According to a statement from the Marion VA Health Care System, projects funded in the second quarter of fiscal year 2026 include construction of a campus perimeter barrier for physical security, replacement of Chiller #1, renovation of patient restrooms in Main Medical Building 1, and repairs to exterior insulation finishing systems on various campus buildings. “This funding allows the Marion VA Health Care System to continue modernizing and improving, so our facility remains safe, efficient, and equipped to provide high-quality care for our Veterans in Marion,” said Fred Roche, Interim Executive Director.

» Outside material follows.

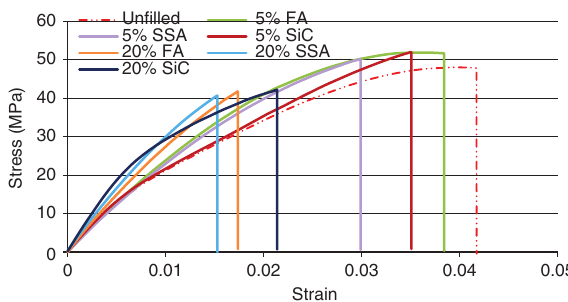
Figure 3: Tensile stress-strain responses at particle contents of 5 and 20 wt%.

Nationally, $4.8 billion has been allocated by the Department of Veterans Affairs (VA) this fiscal year for similar projects at facilities across the country. Of this amount, $1.064 billion has already been obligated: $795 million toward repairing outdated infrastructure systems; $255 million supporting future electronic health record system updates; and $13 million dedicated to major building upgrades such as elevators and boiler plants.

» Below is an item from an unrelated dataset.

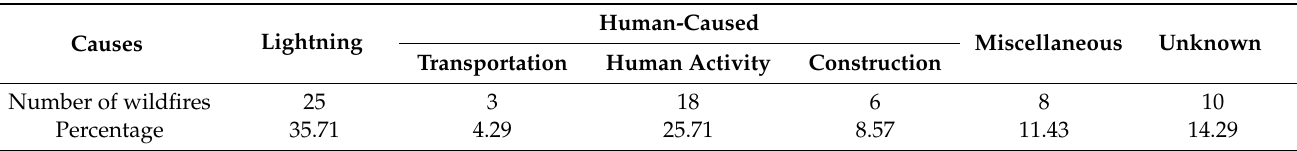
Figure 3. ( a ) Yearly frequency of wildfires and burned areas and ( b ) fire frequency by month in Plumas National Forest from 2016 to 2021. Table 1. Statistical summary of wildfire ignition causes in Plumas National Forest from 2016 to 2020. (2021 wildfires are under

The center offers primary care, specialty services, mental health support and extended care through its main facility in Marion along with 11 community-based outpatient clinics throughout its service area. It operates under the U.S. Department of Veterans Affairs as a comprehensive health care organization that provides integrated services addressing veterans’ overall health needs according to the official website.
Broader investment initiatives have also included enrolling more than 100,000 new veterans into VA health care during 2026 and opening new facilities since January 2025—expanding access nationwide—and reducing backlogs related to benefits processing.